🤖 AI Summary
This work addresses the challenge of high-fidelity thermal modeling for lunar rovers operating under extreme thermal environments, where large temperature gradients, radiative heat transfer, and complex surface conditions hinder accurate simulation. To overcome this, the authors propose an adaptive coarse-grid thermal simulation framework that synergistically integrates physics-informed machine learning with numerical solvers. Specifically, the method combines a transferable neural network with a differentiable finite difference solver to dynamically refine mesh resolution and reconstruct high-resolution temperature fields while enforcing physical consistency.
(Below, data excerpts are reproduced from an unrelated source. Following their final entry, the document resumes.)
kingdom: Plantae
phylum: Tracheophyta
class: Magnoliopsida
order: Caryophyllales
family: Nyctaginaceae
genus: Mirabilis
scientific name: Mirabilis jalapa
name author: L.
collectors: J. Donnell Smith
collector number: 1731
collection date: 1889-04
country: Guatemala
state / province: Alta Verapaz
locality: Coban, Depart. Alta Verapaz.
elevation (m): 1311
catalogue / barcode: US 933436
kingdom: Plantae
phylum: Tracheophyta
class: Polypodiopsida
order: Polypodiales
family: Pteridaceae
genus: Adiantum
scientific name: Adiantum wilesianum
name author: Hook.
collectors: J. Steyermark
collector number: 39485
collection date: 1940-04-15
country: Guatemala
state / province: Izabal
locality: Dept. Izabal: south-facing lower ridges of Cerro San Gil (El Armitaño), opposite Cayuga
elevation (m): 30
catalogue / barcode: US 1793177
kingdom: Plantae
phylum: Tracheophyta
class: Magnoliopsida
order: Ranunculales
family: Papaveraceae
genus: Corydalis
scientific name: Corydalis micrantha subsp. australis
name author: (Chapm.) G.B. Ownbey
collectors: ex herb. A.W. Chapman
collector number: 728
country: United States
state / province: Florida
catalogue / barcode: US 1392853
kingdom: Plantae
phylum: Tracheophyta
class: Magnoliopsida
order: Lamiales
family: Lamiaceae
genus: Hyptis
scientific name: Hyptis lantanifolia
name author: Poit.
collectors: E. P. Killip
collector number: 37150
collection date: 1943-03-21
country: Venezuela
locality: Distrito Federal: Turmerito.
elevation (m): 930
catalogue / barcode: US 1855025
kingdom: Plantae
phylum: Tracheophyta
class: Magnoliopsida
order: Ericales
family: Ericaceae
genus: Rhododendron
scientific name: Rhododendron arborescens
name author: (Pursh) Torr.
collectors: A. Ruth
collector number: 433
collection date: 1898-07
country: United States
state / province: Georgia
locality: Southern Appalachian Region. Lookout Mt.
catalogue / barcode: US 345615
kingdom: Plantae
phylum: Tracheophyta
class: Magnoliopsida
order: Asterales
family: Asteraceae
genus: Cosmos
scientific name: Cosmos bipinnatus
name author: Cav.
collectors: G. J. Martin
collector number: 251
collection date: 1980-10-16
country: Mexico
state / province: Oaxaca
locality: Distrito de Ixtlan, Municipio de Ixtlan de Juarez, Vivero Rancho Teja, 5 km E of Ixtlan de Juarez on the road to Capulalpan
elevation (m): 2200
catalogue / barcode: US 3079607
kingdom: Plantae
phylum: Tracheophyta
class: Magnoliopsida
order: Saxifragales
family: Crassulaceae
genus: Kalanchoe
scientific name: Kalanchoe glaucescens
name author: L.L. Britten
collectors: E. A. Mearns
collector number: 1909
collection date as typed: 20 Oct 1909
Evaluated against conventional coarse-grid models and purely data-driven artificial neural networks, the proposed approach improves prediction accuracy by 50% and 39%, respectively, while achieving a computational speedup of threefold compared to high-fidelity simulations—effectively balancing efficiency and accuracy.
📝 Abstract
Autonomous space systems operating in extreme thermal environments require accurate and efficient thermal modeling to support both pre-mission system design and onboard autonomy. For lunar rovers, large temperature gradients, radiative heat transfer, and variable surface conditions make reliable thermal prediction especially challenging. High-fidelity physics-based simulations provide accurate results but are computationally expensive, while simplified models and lookup-table approach often lack sufficient accuracy. Physics-informed machine learning (PIML) offers a promising alternative by combining data-driven models with embedded physical knowledge. This paper presents a PIML framework for thermal analysis of a simplified lunar rover with internal heat sources, where machine learning enables environment-adaptive coarse meshing. The proposed architecture integrates a transfer neural network (TNN) that adaptively determines 3D finite-difference nodalization based on thermal loads and initial conditions, enabling more accurate coarse-mesh calculations. A differentiable finite-difference thermal simulator is embedded within the framework to enforce physical consistency and support efficient training, while an upscaling layer reconstructs high-resolution temperature fields from the coarse-grid solution. The proposed PIML approach is evaluated against high-fidelity fine-mesh simulations, low-fidelity fixed coarse-mesh models, and a purely data-driven artificial neural network (ANN). Results show that the PIML framework improves prediction accuracy by 50% and 39% relative to the coarse-mesh physics model and ANN model, respectively, while maintaining physically consistent thermal distributions. Computationally, the framework is also 3x faster than high-fidelity simulations, demonstrating an effective balance between accuracy and efficiency for thermal modeling of lunar rover systems.